Teologia em casa? Nada contra, mas é preciso pensar e escolher bem...

Graça e paz amados!.

       Como todos sabem, sou teólogo, estudioso da Palavra de Deus, servo do Altíssimo e apaixonado por ensino de qualidade e consistência.
     O que muito vemos hoje com a facilidade e disponibilidade da internet, são cursos teológicos até mesmo gratuitos, on-line ou para se fazer em casa.
     Estudar por estudar não vai te levar a lugar algum, à não ser um emaranhado de dúvidas e questionamentos infindáveis, contra-posições e argumentos que não serão solidificados na memória. 
       Para es estudar teologia, assuntos acerca de Deus e sua Palavra, é necessário saber ao menos qual linha teológica se vai seguir, porque caso contrário isso a longo prazo pode trazer sérias e graves consequências para você dentro da Igreja que frequenta, vou exemplificar:
    Você frequenta uma Assembleia de Deus e fará estudos Batistas ou Presbiterianos, "nada contra não entendam mal ok!?" não vai conseguir desenvolver muita coisa dentro desse ministério. E vice-versa.
    Caso você seja Presbiteriano ou Batista, não adianta fazer uma teologia de linha de Arminíana, com certeza ora ou outra vai entrar em conflito.



Vejam essa publicação do Pr. Silas Daniel, colunista e jornalista da CPAD"Assembleiano".

Sobre meu artigo `Em Defesa do Arminianismo´

Sex, 30/01/2015 por
Fonte: http://www.cpadnews.com.br/blog/silasdaniel/o-cristao-e-o-mundo/94/sobre-meu-artigo-em-defesa-do-arminianismo.html

Escrevi um artigo na revista Obreiro Aprovado, edição 68, referente ao primeiro trimestre deste ano, intitulado “Em Defesa do Arminianismo”, onde falo das razões da adesão ao Calvinismo nos últimos anos por parte de alguns obreiros e irmãos assembleianos e explico o que é, de fato, o Arminianismo, o que realmente ensina e seu lugar na história.
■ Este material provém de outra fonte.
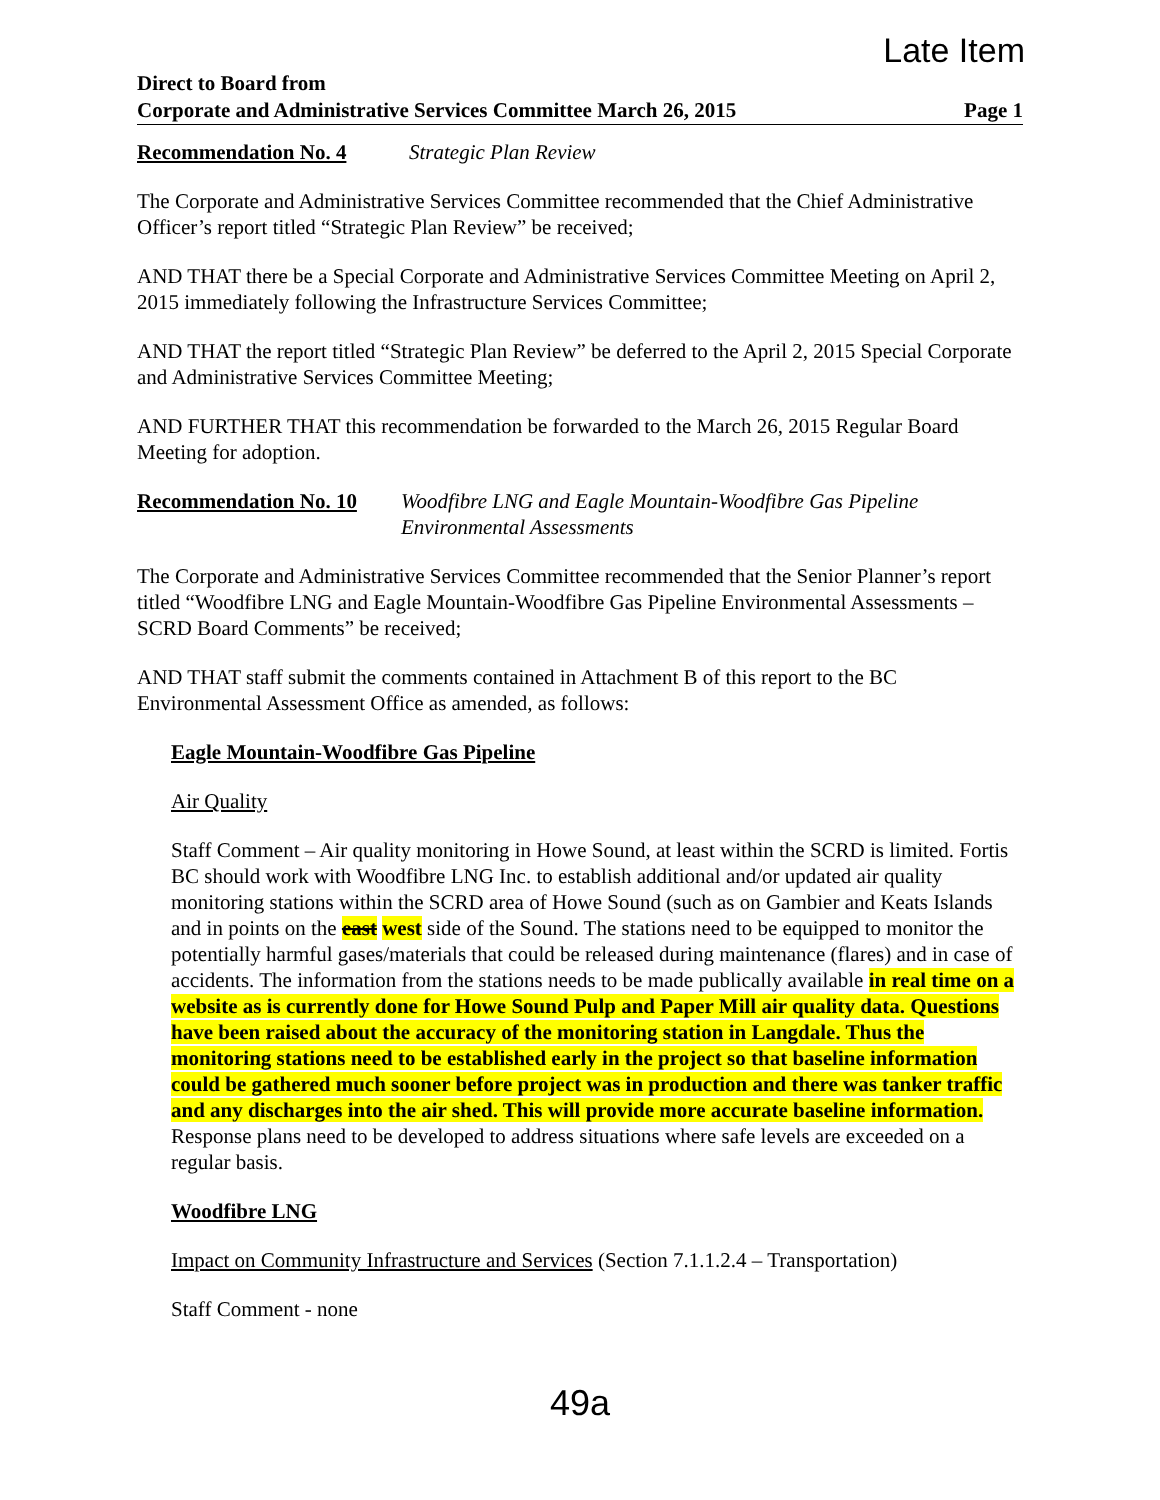Late Item
Direct to Board from
Corporate and Administrative Services Committee March 26, 2015
Page 1
Recommendation No. 4 Strategic Plan Review
The Corporate and Administrative Services Committee recommended that the Chief Administrative Officer’s report titled “Strategic Plan Review” be received;
AND THAT there be a Special Corporate and Administrative Services Committee Meeting on April 2, 2015 immediately following the Infrastructure Services Committee;
AND THAT the report titled “Strategic Plan Review” be deferred to the April 2, 2015 Special Corporate and Administrative Services Committee Meeting;
AND FURTHER THAT this recommendation be forwarded to the March 26, 2015 Regular Board Meeting for adoption.
Recommendation No. 10 Woodfibre LNG and Eagle Mountain-Woodfibre Gas Pipeline Environmental Assessments
The Corporate and Administrative Services Committee recommended that the Senior Planner’s report titled “Woodfibre LNG and Eagle Mountain-Woodfibre Gas Pipeline Environmental Assessments – SCRD Board Comments” be received;
AND THAT staff submit the comments contained in Attachment B of this report to the BC Environmental Assessment Office as amended, as follows:
Eagle Mountain-Woodfibre Gas Pipeline
Air Quality
Staff Comment – Air quality monitoring in Howe Sound, at least within the SCRD is limited. Fortis BC should work with Woodfibre LNG Inc. to establish additional and/or updated air quality monitoring stations within the SCRD area of Howe Sound (such as on Gambier and Keats Islands and in points on the east west side of the Sound. The stations need to be equipped to monitor the potentially harmful gases/materials that could be released during maintenance (flares) and in case of accidents. The information from the stations needs to be made publically available in real time on a website as is currently done for Howe Sound Pulp and Paper Mill air quality data. Questions have been raised about the accuracy of the monitoring station in Langdale. Thus the monitoring stations need to be established early in the project so that baseline information could be gathered much sooner before project was in production and there was tanker traffic and any discharges into the air shed. This will provide more accurate baseline information. Response plans need to be developed to address situations where safe levels are exceeded on a regular basis.
Woodfibre LNG
Impact on Community Infrastructure and Services (Section 7.1.1.2.4 – Transportation)
Staff Comment - none
49a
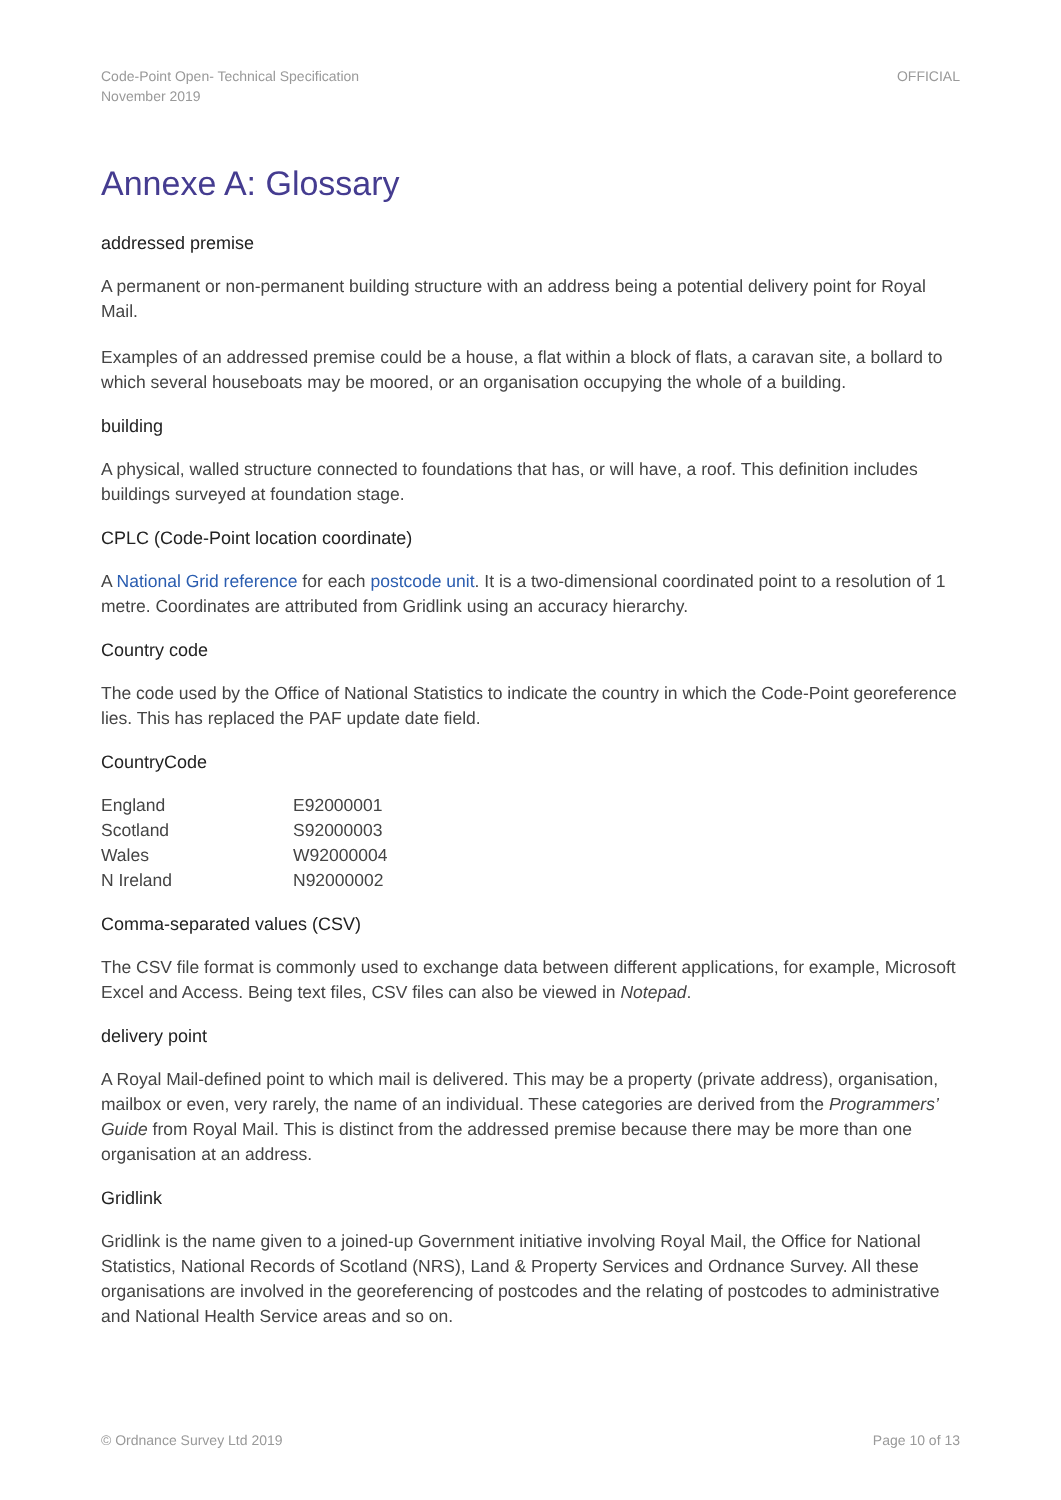Code-Point Open- Technical Specification
November 2019
OFFICIAL
Annexe A: Glossary
addressed premise
A permanent or non-permanent building structure with an address being a potential delivery point for Royal Mail.
Examples of an addressed premise could be a house, a flat within a block of flats, a caravan site, a bollard to which several houseboats may be moored, or an organisation occupying the whole of a building.
building
A physical, walled structure connected to foundations that has, or will have, a roof. This definition includes buildings surveyed at foundation stage.
CPLC (Code-Point location coordinate)
A National Grid reference for each postcode unit. It is a two-dimensional coordinated point to a resolution of 1 metre. Coordinates are attributed from Gridlink using an accuracy hierarchy.
Country code
The code used by the Office of National Statistics to indicate the country in which the Code-Point georeference lies. This has replaced the PAF update date field.
CountryCode
| England | E92000001 |
| Scotland | S92000003 |
| Wales | W92000004 |
| N Ireland | N92000002 |
Comma-separated values (CSV)
The CSV file format is commonly used to exchange data between different applications, for example, Microsoft Excel and Access. Being text files, CSV files can also be viewed in Notepad.
delivery point
A Royal Mail-defined point to which mail is delivered. This may be a property (private address), organisation, mailbox or even, very rarely, the name of an individual. These categories are derived from the Programmers’ Guide from Royal Mail. This is distinct from the addressed premise because there may be more than one organisation at an address.
Gridlink
Gridlink is the name given to a joined-up Government initiative involving Royal Mail, the Office for National Statistics, National Records of Scotland (NRS), Land & Property Services and Ordnance Survey. All these organisations are involved in the georeferencing of postcodes and the relating of postcodes to administrative and National Health Service areas and so on.
© Ordnance Survey Ltd 2019 Page 10 of 13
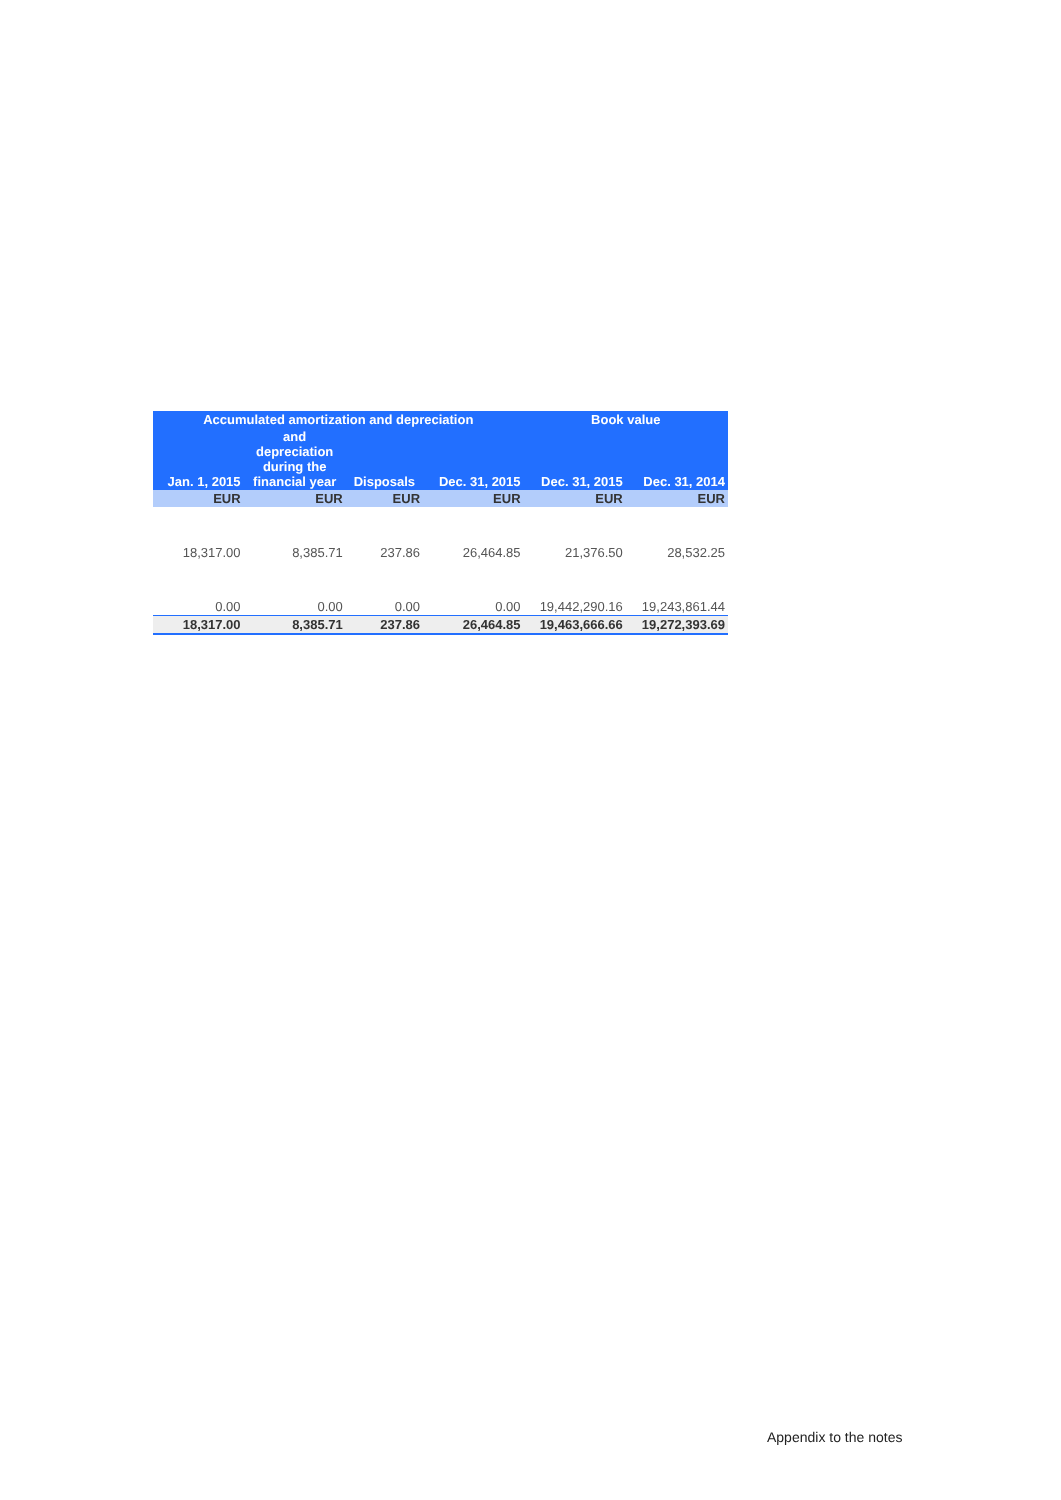| Accumulated amortization and depreciation | | | | Book value | |
| --- | --- | --- | --- | --- | --- |
| Jan. 1, 2015 | and depreciation during the financial year | Disposals | Dec. 31, 2015 | Dec. 31, 2015 | Dec. 31, 2014 |
| EUR | EUR | EUR | EUR | EUR | EUR |
| 18,317.00 | 8,385.71 | 237.86 | 26,464.85 | 21,376.50 | 28,532.25 |
| 0.00 | 0.00 | 0.00 | 0.00 | 19,442,290.16 | 19,243,861.44 |
| 18,317.00 | 8,385.71 | 237.86 | 26,464.85 | 19,463,666.66 | 19,272,393.69 |
Appendix to the notes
O artigo está repercutindo bastante nas redes sociais e blogs de irmãos ligados à denominação, o que muito me alegra.

Lendo alguns comentários sobre o artigo na internet, resolvi publicar este artigo para esclarecer algumas dúvidas:

1) Alguns irmãos assembleianos simpáticos ao Calvinismo, e naturalmente incomodados com a publicação de um artigo, em órgão oficial da denominação, em defesa do Arminianismo, estão me acusando do que eu não disse. Eles, sem dúvida alguma, não leram o meu artigo, pois estão afirmando que estou defendendo uma “caça às bruxas” (ou seja, uma “caça” aos calvinistas) na Assembleia de Deus. Ora, na terceira página do meu artigo em Obreiro Aprovado, escrevi exatamente o contrário disso:

“...o objetivo de lembrar aqui essas exclusões por Calvinismo no passado da AD não é para pregar que agora devemos começar uma espécie de ‘caça às bruxas’ aos calvinistas dentro da Assembleia de Deus. Nada disso. É apenas para lembrar que o Calvinismo nunca fez parte de nossas origens e nem muito menos fez parte do nosso padrão doutrinário, ao ponto de no passado até se excluir por causa disso. E se hoje o Calvinismo é cada vez mais comum no meio assembleiano, isso se deve tão somente ao fato de que temos ensinado pouco ou quase nada sobre o verdadeiro Arminianismo nos púlpitos e seminários de nossas igrejas”.

2) Alguns irmãos assembleianos ligados ao Calvinismo estão me acusando de ser “absolutista” ao defender o Arminianismo em detrimento do Calvinismo. Bem, acho que, por esse critério, os irmãos calvinistas devem ser também “absolutistas” por defenderem o Calvinismo em detrimento do Arminianismo. A verdade é que, em uma época em que está na moda ser relativista, ter convicções é visto como algo negativo. Deus nos livre disso. Mas, independente desse deslize próprio da influência da pós-modernidade em nossos dias, quem me taxa de “absolutista”, no sentido de desprezo a qualquer convicção diferente da minha, também não leu meu artigo, porque em nenhum momento desrespeito as convicções de meus irmãos calvinistas compatibilistas. Assevero que o Arminianismo é biblicamente mais coerente, mas não reconheço como “heresia perniciosa”, como acham alguns, o calvinismo compatibilista. Leiam lá. Dedico as três últimas páginas do meu artigo a explicar isso.

3) Em uma entrevista dada ao blog “Teologia Pentecostal” sobre o meu artigo (para lê-la, clique AQUI), afirmei: “...até entendo que um crente assembleiano possa ter particularmente convicções calvinistas, mas empenhar-se em um projeto de ‘calvinização’ da denominação é demais. Não que eu conheça alguém particularmente empenhado nisso. Falo em hipótese. Se você já não se sente bem na Assembleia de Deus, se não se sente mais um assembleiano, se sente-se mais um calvinista do que assembleiano, é melhor sair da Assembleia de Deus e ir para uma igreja tradicional ou renovada calvinista. Pelo menos em favor da própria coerência”.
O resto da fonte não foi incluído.